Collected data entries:

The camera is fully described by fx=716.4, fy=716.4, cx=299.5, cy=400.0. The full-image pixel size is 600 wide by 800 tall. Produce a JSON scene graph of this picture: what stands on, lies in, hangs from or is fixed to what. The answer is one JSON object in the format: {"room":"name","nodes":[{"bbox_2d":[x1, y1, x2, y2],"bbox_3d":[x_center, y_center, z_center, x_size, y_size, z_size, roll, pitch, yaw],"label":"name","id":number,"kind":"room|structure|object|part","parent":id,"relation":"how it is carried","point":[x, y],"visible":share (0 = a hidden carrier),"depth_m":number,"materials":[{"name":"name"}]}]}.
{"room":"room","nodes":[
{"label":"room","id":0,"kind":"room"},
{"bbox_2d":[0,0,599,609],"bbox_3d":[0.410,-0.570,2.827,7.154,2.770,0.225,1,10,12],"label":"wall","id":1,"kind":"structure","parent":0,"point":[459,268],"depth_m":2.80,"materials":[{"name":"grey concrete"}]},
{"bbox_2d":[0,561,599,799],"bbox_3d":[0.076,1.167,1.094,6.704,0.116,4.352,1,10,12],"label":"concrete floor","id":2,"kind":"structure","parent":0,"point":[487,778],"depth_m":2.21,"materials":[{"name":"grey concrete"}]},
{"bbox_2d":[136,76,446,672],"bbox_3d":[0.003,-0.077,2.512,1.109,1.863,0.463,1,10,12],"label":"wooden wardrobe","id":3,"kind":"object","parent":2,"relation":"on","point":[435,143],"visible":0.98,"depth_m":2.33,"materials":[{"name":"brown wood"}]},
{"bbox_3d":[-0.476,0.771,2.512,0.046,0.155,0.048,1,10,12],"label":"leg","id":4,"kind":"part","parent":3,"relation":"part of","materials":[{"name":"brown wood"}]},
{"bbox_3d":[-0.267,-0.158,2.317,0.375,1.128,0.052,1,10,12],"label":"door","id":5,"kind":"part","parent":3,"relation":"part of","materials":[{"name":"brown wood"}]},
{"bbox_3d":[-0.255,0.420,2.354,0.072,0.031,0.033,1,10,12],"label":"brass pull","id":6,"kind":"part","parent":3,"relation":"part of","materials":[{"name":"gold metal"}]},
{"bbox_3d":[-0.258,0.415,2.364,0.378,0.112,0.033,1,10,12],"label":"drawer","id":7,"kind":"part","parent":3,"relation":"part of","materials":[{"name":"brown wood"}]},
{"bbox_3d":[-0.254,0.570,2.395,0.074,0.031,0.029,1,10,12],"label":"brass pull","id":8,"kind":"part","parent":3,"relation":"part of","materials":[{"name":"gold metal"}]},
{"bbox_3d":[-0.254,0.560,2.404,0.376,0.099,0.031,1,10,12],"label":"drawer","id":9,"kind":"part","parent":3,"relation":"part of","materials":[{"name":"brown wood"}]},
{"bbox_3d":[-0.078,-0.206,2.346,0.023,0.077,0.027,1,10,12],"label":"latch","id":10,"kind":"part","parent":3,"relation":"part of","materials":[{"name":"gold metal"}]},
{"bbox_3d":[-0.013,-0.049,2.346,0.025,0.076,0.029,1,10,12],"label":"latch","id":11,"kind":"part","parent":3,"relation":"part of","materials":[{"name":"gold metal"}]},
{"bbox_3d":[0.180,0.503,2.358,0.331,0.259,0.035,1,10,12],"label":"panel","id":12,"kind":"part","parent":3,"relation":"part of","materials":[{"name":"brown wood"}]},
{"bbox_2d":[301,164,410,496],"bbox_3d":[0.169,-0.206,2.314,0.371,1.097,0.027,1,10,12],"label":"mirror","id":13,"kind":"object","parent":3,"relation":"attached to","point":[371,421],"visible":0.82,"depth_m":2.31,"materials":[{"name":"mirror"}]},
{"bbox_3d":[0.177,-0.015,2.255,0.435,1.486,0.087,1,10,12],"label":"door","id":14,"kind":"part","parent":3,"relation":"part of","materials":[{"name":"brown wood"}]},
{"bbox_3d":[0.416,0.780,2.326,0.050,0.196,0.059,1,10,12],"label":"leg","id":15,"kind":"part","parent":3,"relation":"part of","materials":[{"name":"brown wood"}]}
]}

▶ **The task**:
Could I ask you to return the records exactly and in full?

▶ **Task response**:
The camera is fully described by fx=716.4, fy=716.4, cx=299.5, cy=400.0. The full-image pixel size is 600 wide by 800 tall. Produce a JSON scene graph of this picture: what stands on, lies in, hangs from or is fixed to what. The answer is one JSON object in the format: {"room":"name","nodes":[{"bbox_2d":[x1, y1, x2, y2],"bbox_3d":[x_center, y_center, z_center, x_size, y_size, z_size, roll, pitch, yaw],"label":"name","id":number,"kind":"room|structure|object|part","parent":id,"relation":"how it is carried","point":[x, y],"visible":share (0 = a hidden carrier),"depth_m":number,"materials":[{"name":"name"}]}]}.
{"room":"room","nodes":[
{"label":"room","id":0,"kind":"room"},
{"bbox_2d":[0,0,599,609],"bbox_3d":[0.410,-0.570,2.827,7.154,2.770,0.225,1,10,12],"label":"wall","id":1,"kind":"structure","parent":0,"point":[459,268],"depth_m":2.80,"materials":[{"name":"grey concrete"}]},
{"bbox_2d":[0,561,599,799],"bbox_3d":[0.076,1.167,1.094,6.704,0.116,4.352,1,10,12],"label":"concrete floor","id":2,"kind":"structure","parent":0,"point":[487,778],"depth_m":2.21,"materials":[{"name":"grey concrete"}]},
{"bbox_2d":[136,76,446,672],"bbox_3d":[0.003,-0.077,2.512,1.109,1.863,0.463,1,10,12],"label":"wooden wardrobe","id":3,"kind":"object","parent":2,"relation":"on","point":[435,143],"visible":0.98,"depth_m":2.33,"materials":[{"name":"brown wood"}]},
{"bbox_3d":[-0.476,0.771,2.512,0.046,0.155,0.048,1,10,12],"label":"leg","id":4,"kind":"part","parent":3,"relation":"part of","materials":[{"name":"brown wood"}]},
{"bbox_3d":[-0.267,-0.158,2.317,0.375,1.128,0.052,1,10,12],"label":"door","id":5,"kind":"part","parent":3,"relation":"part of","materials":[{"name":"brown wood"}]},
{"bbox_3d":[-0.255,0.420,2.354,0.072,0.031,0.033,1,10,12],"label":"brass pull","id":6,"kind":"part","parent":3,"relation":"part of","materials":[{"name":"gold metal"}]},
{"bbox_3d":[-0.258,0.415,2.364,0.378,0.112,0.033,1,10,12],"label":"drawer","id":7,"kind":"part","parent":3,"relation":"part of","materials":[{"name":"brown wood"}]},
{"bbox_3d":[-0.254,0.570,2.395,0.074,0.031,0.029,1,10,12],"label":"brass pull","id":8,"kind":"part","parent":3,"relation":"part of","materials":[{"name":"gold metal"}]},
{"bbox_3d":[-0.254,0.560,2.404,0.376,0.099,0.031,1,10,12],"label":"drawer","id":9,"kind":"part","parent":3,"relation":"part of","materials":[{"name":"brown wood"}]},
{"bbox_3d":[-0.078,-0.206,2.346,0.023,0.077,0.027,1,10,12],"label":"latch","id":10,"kind":"part","parent":3,"relation":"part of","materials":[{"name":"gold metal"}]},
{"bbox_3d":[-0.013,-0.049,2.346,0.025,0.076,0.029,1,10,12],"label":"latch","id":11,"kind":"part","parent":3,"relation":"part of","materials":[{"name":"gold metal"}]},
{"bbox_3d":[0.180,0.503,2.358,0.331,0.259,0.035,1,10,12],"label":"panel","id":12,"kind":"part","parent":3,"relation":"part of","materials":[{"name":"brown wood"}]},
{"bbox_2d":[301,164,410,496],"bbox_3d":[0.169,-0.206,2.314,0.371,1.097,0.027,1,10,12],"label":"mirror","id":13,"kind":"object","parent":3,"relation":"attached to","point":[371,421],"visible":0.82,"depth_m":2.31,"materials":[{"name":"mirror"}]},
{"bbox_3d":[0.177,-0.015,2.255,0.435,1.486,0.087,1,10,12],"label":"door","id":14,"kind":"part","parent":3,"relation":"part of","materials":[{"name":"brown wood"}]},
{"bbox_3d":[0.416,0.780,2.326,0.050,0.196,0.059,1,10,12],"label":"leg","id":15,"kind":"part","parent":3,"relation":"part of","materials":[{"name":"brown wood"}]}
]}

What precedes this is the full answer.